Первое, что поражает взор и ум в этом восхитительном образчике искусства Нового Света, это совершенство его типографического исполнения, благодаря которому он не уступает замечательнейшим из созданий Эльзевиров и Дидо [172], а может быть, и превосходит их. Паровой типографский пресс, который уже в ходу у истоков Миссисипи [173], сообщает книгам изящество и аккуратность, к которым мы, жители старой Европы, не привыкли. Напечатано «Путешествие» на бумаге плотной, хрустящей и способной, в отличие от бумаги нашего производства, долгое время находиться в сыром воздухе, не превращаясь в кашу, что сулит некоторые преимущества потребителям книг, число коих столь значительно умножилось у нас благодаря успехам просвещения [174]. Что же до замысловатых и нарядных шрифтов, нельзя не признать, что гравер с берегов Миссисипи оставил далеко позади искусных парижских мастеров, соревнующихся в умении превращать алфавит в собрание чахлых, тучных или кривоногих буковок-уродцев, на которые невозможно смотреть без смеха. Строка в таком роде, помещенная на фронтисписе книги Кау’т’чука, имеет то неоспоримое преимущество, что вообще не поддается прочтению: этот опыт, подобного которому никто еще до сих пор не предпринимал, доказывает наличие у издателя бездны ума и вкуса.

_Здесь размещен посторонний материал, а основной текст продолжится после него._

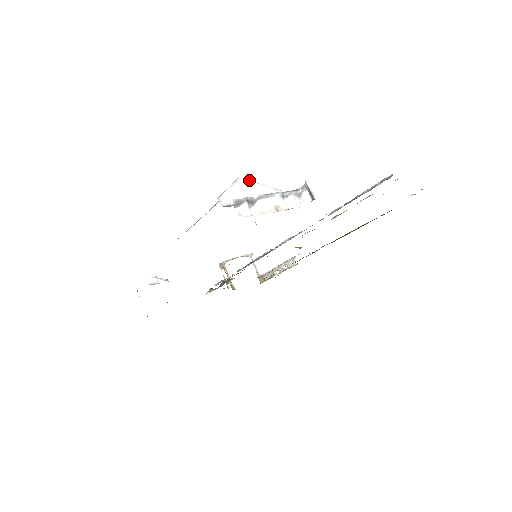
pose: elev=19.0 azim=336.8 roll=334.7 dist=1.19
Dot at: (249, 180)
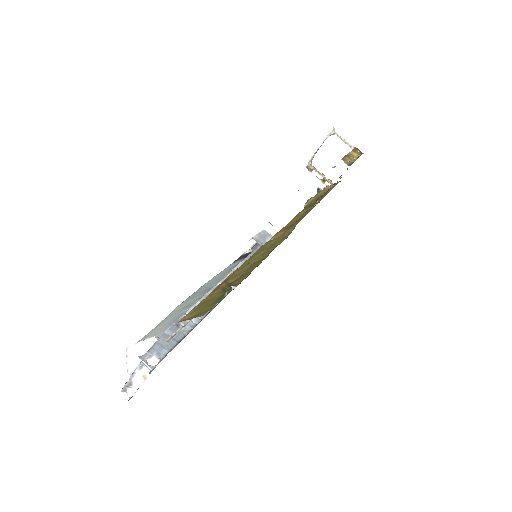
Dot at: (131, 346)
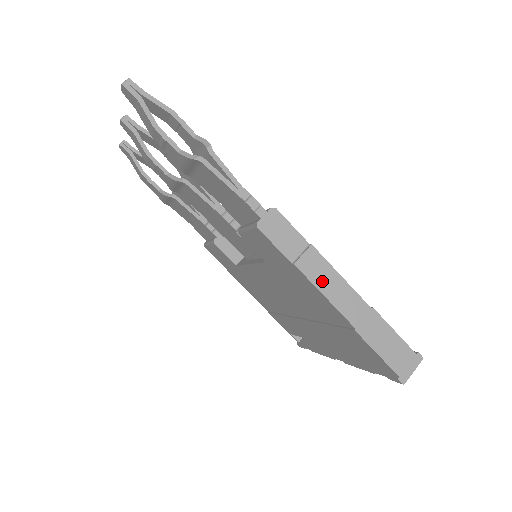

Я уже много лет сталкиваюсь с подобными благотворными трудностями при изучении иероглифов, а главное, при разборе собственноручных писем высокоученого г-на Мишеля Берра [175], однако торжественно объявляю, что эта строка осталась бы непрочитанной и я не смог бы привести ее в своей статье, не прояви издатель деликатной предупредительности и не передай он ее человеческими литерами на авантитульном листе. Если бы загадочная строка была напечатана несколькими годами раньше, а издатель не был столь любезен, смерть моего прославленного коллеги Шампольона, и без того преждевременная, наступила бы еще раньше [176]. Вот что мы называем интеллектуальным и нравственным прогрессом в книгопечатании; именно так и следовало бы издавать большую часть книг.